WHAT IS BEING ASKED: Among the records, find the lines that hold the string "visualization" and return them.

Document images with source code
_____
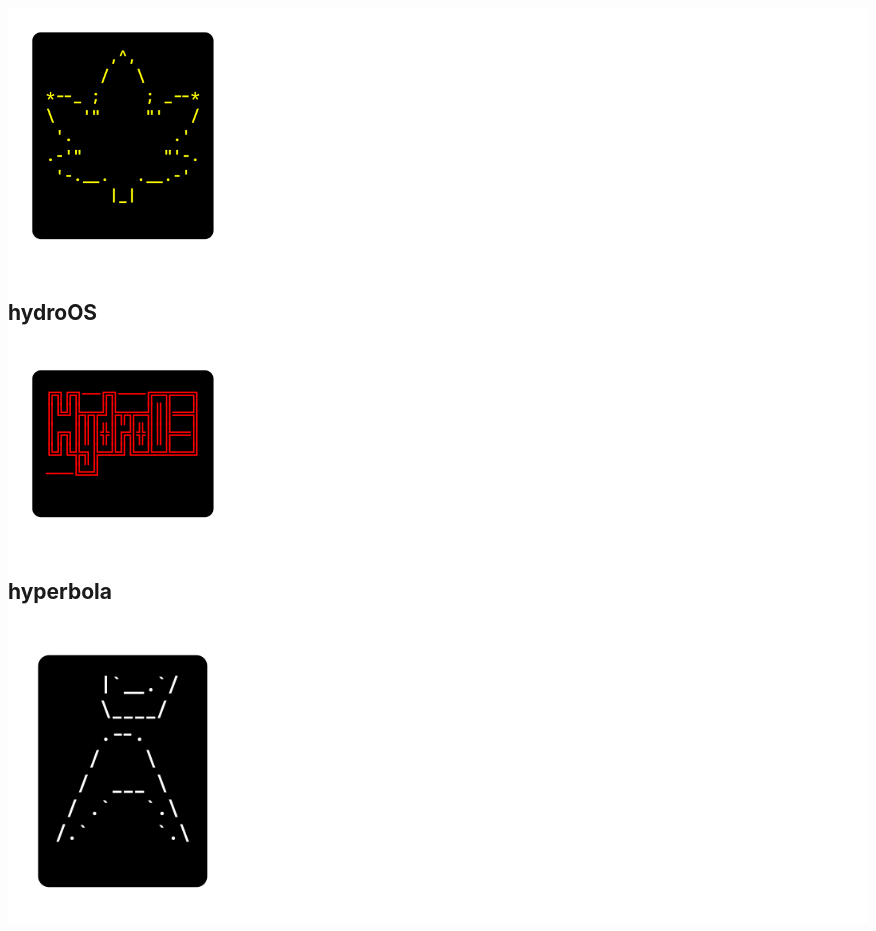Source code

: <img src="./assets/logos/haiku.svg" width="230">

## hydroOS
<img src="./assets/logos/hydroOS.svg" width="230">

## hyperbola
<img src="./assets/logos/hyperbola.svg" width="230">
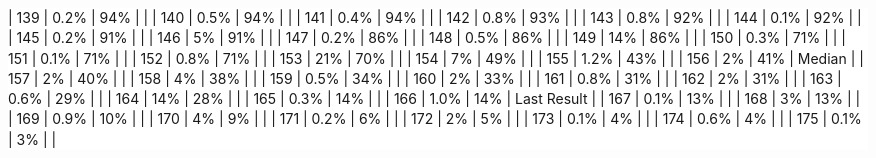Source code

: | 139 | 0.2% | 94% |  |
| 140 | 0.5% | 94% |  |
| 141 | 0.4% | 94% |  |
| 142 | 0.8% | 93% |  |
| 143 | 0.8% | 92% |  |
| 144 | 0.1% | 92% |  |
| 145 | 0.2% | 91% |  |
| 146 | 5% | 91% |  |
| 147 | 0.2% | 86% |  |
| 148 | 0.5% | 86% |  |
| 149 | 14% | 86% |  |
| 150 | 0.3% | 71% |  |
| 151 | 0.1% | 71% |  |
| 152 | 0.8% | 71% |  |
| 153 | 21% | 70% |  |
| 154 | 7% | 49% |  |
| 155 | 1.2% | 43% |  |
| 156 | 2% | 41% | Median |
| 157 | 2% | 40% |  |
| 158 | 4% | 38% |  |
| 159 | 0.5% | 34% |  |
| 160 | 2% | 33% |  |
| 161 | 0.8% | 31% |  |
| 162 | 2% | 31% |  |
| 163 | 0.6% | 29% |  |
| 164 | 14% | 28% |  |
| 165 | 0.3% | 14% |  |
| 166 | 1.0% | 14% | Last Result |
| 167 | 0.1% | 13% |  |
| 168 | 3% | 13% |  |
| 169 | 0.9% | 10% |  |
| 170 | 4% | 9% |  |
| 171 | 0.2% | 6% |  |
| 172 | 2% | 5% |  |
| 173 | 0.1% | 4% |  |
| 174 | 0.6% | 4% |  |
| 175 | 0.1% | 3% |  |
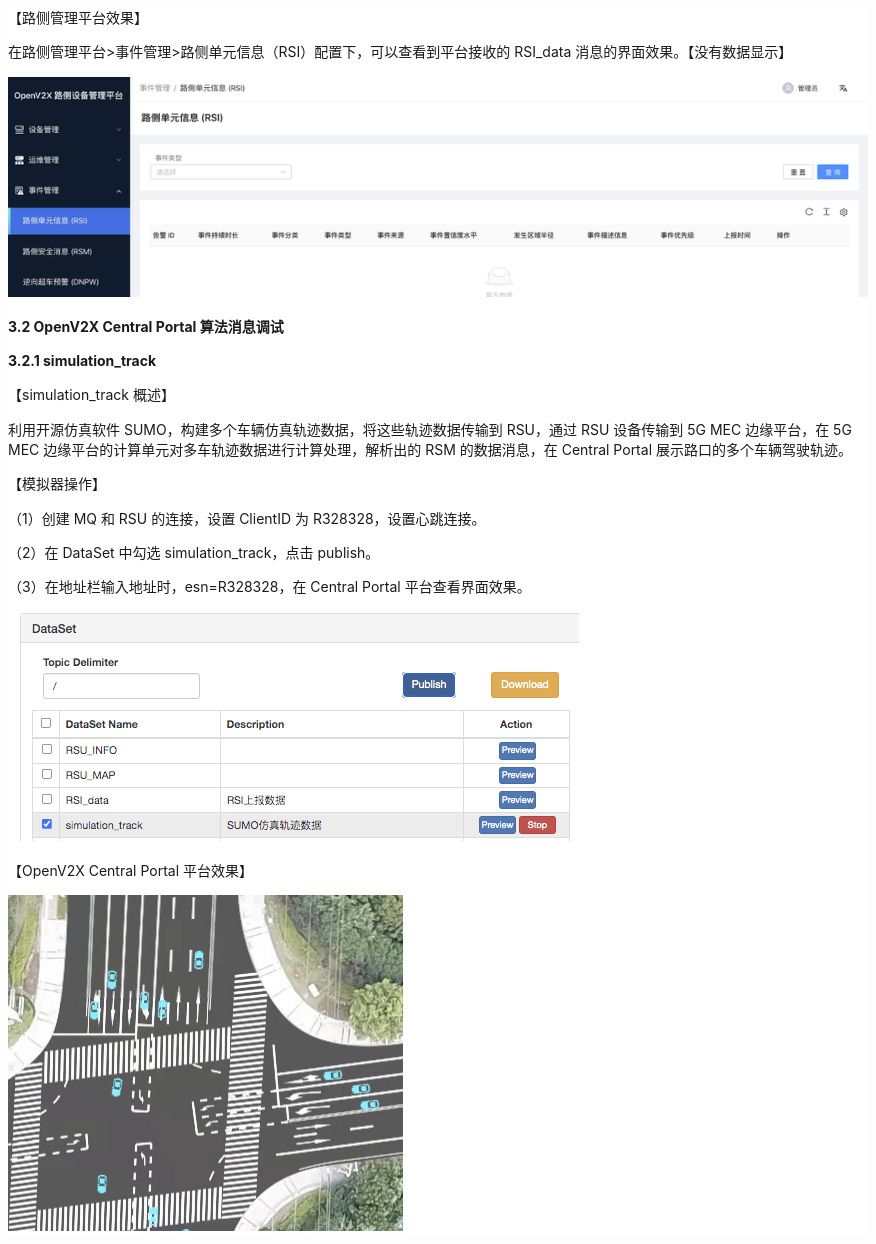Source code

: 【路侧管理平台效果】

在路侧管理平台\>事件管理\>路侧单元信息（RSI）配置下，可以查看到平台接收的 RSI_data 消息的界面效果。【没有数据显示】

![](images/Simulator27.png)

**3.2 OpenV2X Central Portal 算法消息调试**

**3.2.1 simulation_track**

【simulation_track 概述】

利用开源仿真软件 SUMO，构建多个车辆仿真轨迹数据，将这些轨迹数据传输到 RSU，通过 RSU 设备传输到 5G MEC 边缘平台，在 5G MEC
边缘平台的计算单元对多车轨迹数据进行计算处理，解析出的 RSM 的数据消息，在 Central Portal 展示路口的多个车辆驾驶轨迹。

【模拟器操作】

（1）创建 MQ 和 RSU 的连接，设置 ClientID 为 R328328，设置心跳连接。

（2）在 DataSet 中勾选 simulation_track，点击 publish。

（3）在地址栏输入地址时，esn=R328328，在 Central Portal 平台查看界面效果。

![](images/Simulator28.png)

【OpenV2X Central Portal 平台效果】

![](images/Simulator29.png)
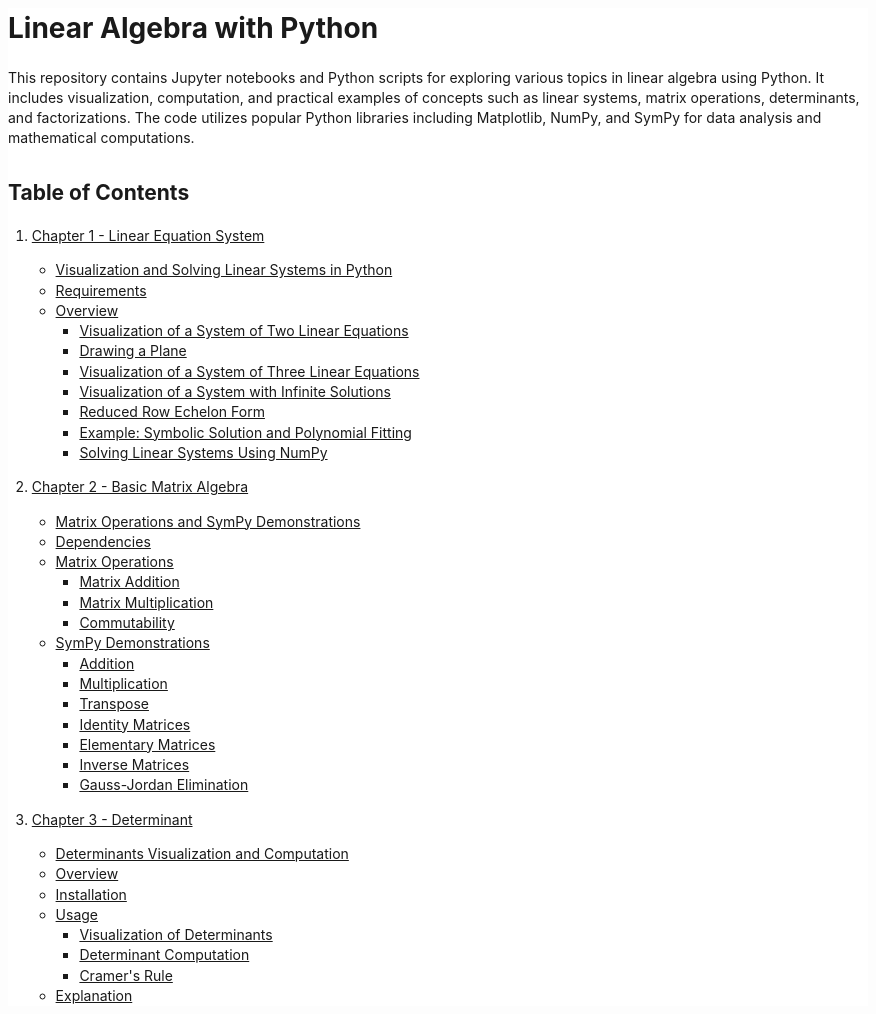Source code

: # Linear Algebra with Python

This repository contains Jupyter notebooks and Python scripts for exploring various topics in linear algebra using Python. It includes visualization, computation, and practical examples of concepts such as linear systems, matrix operations, determinants, and factorizations. The code utilizes popular Python libraries including Matplotlib, NumPy, and SymPy for data analysis and mathematical computations.

## Table of Contents

1. [Chapter 1 - Linear Equation System](#chapter-1---linear-equation-system)
    - [Visualization and Solving Linear Systems in Python](#visualization-and-solving-linear-systems-in-python)
    - [Requirements](#requirements)
    - [Overview](#overview)
      - [Visualization of a System of Two Linear Equations](#1-visualization-of-a-system-of-two-linear-equations)
      - [Drawing a Plane](#2-drawing-a-plane)
      - [Visualization of a System of Three Linear Equations](#3-visualization-of-a-system-of-three-linear-equations)
      - [Visualization of a System with Infinite Solutions](#4-visualization-of-a-system-with-infinite-solutions)
      - [Reduced Row Echelon Form](#5-reduced-row-echelon-form)
      - [Example: Symbolic Solution and Polynomial Fitting](#6-example-symbolic-solution-and-polynomial-fitting)
      - [Solving Linear Systems Using NumPy](#7-solving-linear-systems-using-numpy)

2. [Chapter 2 - Basic Matrix Algebra](#chapter-2---basic-matrix-algebra)
    - [Matrix Operations and SymPy Demonstrations](#matrix-operations-and-sympy-demonstrations)
    - [Dependencies](#dependencies)
    - [Matrix Operations](#matrix-operations)
      - [Matrix Addition](#matrix-addition)
      - [Matrix Multiplication](#matrix-multiplication)
      - [Commutability](#commutability)
    - [SymPy Demonstrations](#sympy-demonstrations)
      - [Addition](#addition)
      - [Multiplication](#multiplication)
      - [Transpose](#transpose)
      - [Identity Matrices](#identity-matrices)
      - [Elementary Matrices](#elementary-matrices)
      - [Inverse Matrices](#inverse-matrices)
      - [Gauss-Jordan Elimination](#gauss-jordan-elimination)

3. [Chapter 3 - Determinant](#chapter-3---determinant)
    - [Determinants Visualization and Computation](#determinants-visualization-and-computation)
    - [Overview](#overview-1)
    - [Installation](#installation)
    - [Usage](#usage)
      - [Visualization of Determinants](#visualization-of-determinants)
      - [Determinant Computation](#determinant-computation)
      - [Cramer's Rule](#cramers-rule)
    - [Explanation](#explanation)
_____
TASK OUTPUT:
This repository contains Jupyter notebooks and Python scripts for exploring various topics in linear algebra using Python. It includes visualization, computation, and practical examples of concepts such as linear systems, matrix operations, determinants, and factorizations. The code utilizes popular Python libraries including Matplotlib, NumPy, and SymPy for data analysis and mathematical computations.
    - [Visualization and Solving Linear Systems in Python](#visualization-and-solving-linear-systems-in-python)
      - [Visualization of a System of Two Linear Equations](#1-visualization-of-a-system-of-two-linear-equations)
      - [Visualization of a System of Three Linear Equations](#3-visualization-of-a-system-of-three-linear-equations)
      - [Visualization of a System with Infinite Solutions](#4-visualization-of-a-system-with-infinite-solutions)
    - [Determinants Visualization and Computation](#determinants-visualization-and-computation)
      - [Visualization of Determinants](#visualization-of-determinants)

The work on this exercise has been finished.